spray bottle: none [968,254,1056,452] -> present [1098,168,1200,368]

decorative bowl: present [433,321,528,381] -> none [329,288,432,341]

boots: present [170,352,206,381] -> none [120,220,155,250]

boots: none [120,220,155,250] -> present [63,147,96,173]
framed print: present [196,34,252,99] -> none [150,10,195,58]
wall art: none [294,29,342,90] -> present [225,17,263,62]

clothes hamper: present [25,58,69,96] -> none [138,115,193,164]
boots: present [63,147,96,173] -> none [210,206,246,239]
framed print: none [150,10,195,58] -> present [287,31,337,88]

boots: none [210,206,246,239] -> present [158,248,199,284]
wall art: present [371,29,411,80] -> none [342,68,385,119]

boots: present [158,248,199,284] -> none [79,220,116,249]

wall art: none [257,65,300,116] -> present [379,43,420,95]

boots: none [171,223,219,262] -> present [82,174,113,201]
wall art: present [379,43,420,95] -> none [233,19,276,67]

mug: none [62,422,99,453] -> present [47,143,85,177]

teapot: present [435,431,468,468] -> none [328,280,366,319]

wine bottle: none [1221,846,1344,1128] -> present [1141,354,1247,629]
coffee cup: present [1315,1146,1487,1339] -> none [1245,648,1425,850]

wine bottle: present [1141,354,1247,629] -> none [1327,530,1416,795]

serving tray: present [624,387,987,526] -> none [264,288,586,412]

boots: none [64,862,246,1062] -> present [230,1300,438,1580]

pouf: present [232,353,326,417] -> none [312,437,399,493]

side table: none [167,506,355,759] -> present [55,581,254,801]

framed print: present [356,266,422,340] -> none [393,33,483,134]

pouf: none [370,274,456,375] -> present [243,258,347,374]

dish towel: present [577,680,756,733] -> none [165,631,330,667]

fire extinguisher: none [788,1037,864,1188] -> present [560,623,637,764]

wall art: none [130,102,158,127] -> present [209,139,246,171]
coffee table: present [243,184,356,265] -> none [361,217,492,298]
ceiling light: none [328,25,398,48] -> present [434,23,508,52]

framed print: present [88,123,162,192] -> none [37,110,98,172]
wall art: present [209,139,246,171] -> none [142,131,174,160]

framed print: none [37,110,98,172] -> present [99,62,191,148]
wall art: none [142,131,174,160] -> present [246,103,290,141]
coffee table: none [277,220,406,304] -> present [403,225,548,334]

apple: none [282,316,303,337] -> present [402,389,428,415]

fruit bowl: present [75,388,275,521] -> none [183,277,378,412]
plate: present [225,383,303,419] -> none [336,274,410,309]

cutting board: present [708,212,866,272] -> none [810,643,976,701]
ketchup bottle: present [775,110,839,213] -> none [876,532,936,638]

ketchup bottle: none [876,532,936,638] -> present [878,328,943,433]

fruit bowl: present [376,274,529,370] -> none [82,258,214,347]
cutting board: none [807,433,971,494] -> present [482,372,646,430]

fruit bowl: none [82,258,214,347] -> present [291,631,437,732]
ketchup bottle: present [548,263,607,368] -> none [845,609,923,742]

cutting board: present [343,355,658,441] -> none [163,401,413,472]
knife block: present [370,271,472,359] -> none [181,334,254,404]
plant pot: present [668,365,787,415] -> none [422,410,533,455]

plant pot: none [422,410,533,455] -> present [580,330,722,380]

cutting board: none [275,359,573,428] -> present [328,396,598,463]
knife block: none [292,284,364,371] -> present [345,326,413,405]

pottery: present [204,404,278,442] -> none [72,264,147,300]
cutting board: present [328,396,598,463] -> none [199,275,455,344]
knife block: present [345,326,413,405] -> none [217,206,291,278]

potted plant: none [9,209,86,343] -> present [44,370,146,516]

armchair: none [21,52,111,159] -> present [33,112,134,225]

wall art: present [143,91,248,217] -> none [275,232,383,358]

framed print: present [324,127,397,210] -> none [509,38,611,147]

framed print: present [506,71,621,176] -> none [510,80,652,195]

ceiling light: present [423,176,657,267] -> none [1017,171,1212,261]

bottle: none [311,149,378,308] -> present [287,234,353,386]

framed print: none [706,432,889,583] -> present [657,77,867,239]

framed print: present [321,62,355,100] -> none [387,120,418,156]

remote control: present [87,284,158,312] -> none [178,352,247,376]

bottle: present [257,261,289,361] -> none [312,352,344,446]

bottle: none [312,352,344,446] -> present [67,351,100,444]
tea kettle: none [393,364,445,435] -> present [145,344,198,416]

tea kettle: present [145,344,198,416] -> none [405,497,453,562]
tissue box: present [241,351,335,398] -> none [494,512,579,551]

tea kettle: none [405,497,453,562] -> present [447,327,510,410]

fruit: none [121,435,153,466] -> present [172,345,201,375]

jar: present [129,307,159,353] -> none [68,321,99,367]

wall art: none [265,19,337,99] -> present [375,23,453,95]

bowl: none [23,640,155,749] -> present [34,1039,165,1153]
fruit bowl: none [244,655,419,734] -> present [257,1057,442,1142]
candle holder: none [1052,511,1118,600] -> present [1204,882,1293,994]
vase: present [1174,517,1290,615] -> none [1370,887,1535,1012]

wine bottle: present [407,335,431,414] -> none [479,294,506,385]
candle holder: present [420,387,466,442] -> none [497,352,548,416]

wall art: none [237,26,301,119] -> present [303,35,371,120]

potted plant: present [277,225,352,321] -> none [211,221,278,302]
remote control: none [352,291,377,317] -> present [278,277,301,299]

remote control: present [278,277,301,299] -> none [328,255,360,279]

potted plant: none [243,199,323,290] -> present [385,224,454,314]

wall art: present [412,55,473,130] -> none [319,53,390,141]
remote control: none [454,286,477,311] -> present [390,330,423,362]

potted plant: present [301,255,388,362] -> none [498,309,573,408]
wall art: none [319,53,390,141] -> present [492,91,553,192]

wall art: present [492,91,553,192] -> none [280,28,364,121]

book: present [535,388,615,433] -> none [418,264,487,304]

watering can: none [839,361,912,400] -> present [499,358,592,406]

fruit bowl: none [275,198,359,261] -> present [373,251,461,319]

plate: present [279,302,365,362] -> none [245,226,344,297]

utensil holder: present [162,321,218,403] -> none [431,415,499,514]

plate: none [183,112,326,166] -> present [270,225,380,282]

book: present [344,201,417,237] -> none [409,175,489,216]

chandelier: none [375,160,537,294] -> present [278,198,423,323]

───

■ What the exercise asks
Your task is to retype the entries verbatim, starting with the line that holds "mug: none [62,422,99,453]" and stopping after the line that holds "wine bottle: present [1141,354,1247,629]".

■ Exercise solution
mug: none [62,422,99,453] -> present [47,143,85,177]

teapot: present [435,431,468,468] -> none [328,280,366,319]

wine bottle: none [1221,846,1344,1128] -> present [1141,354,1247,629]
coffee cup: present [1315,1146,1487,1339] -> none [1245,648,1425,850]

wine bottle: present [1141,354,1247,629] -> none [1327,530,1416,795]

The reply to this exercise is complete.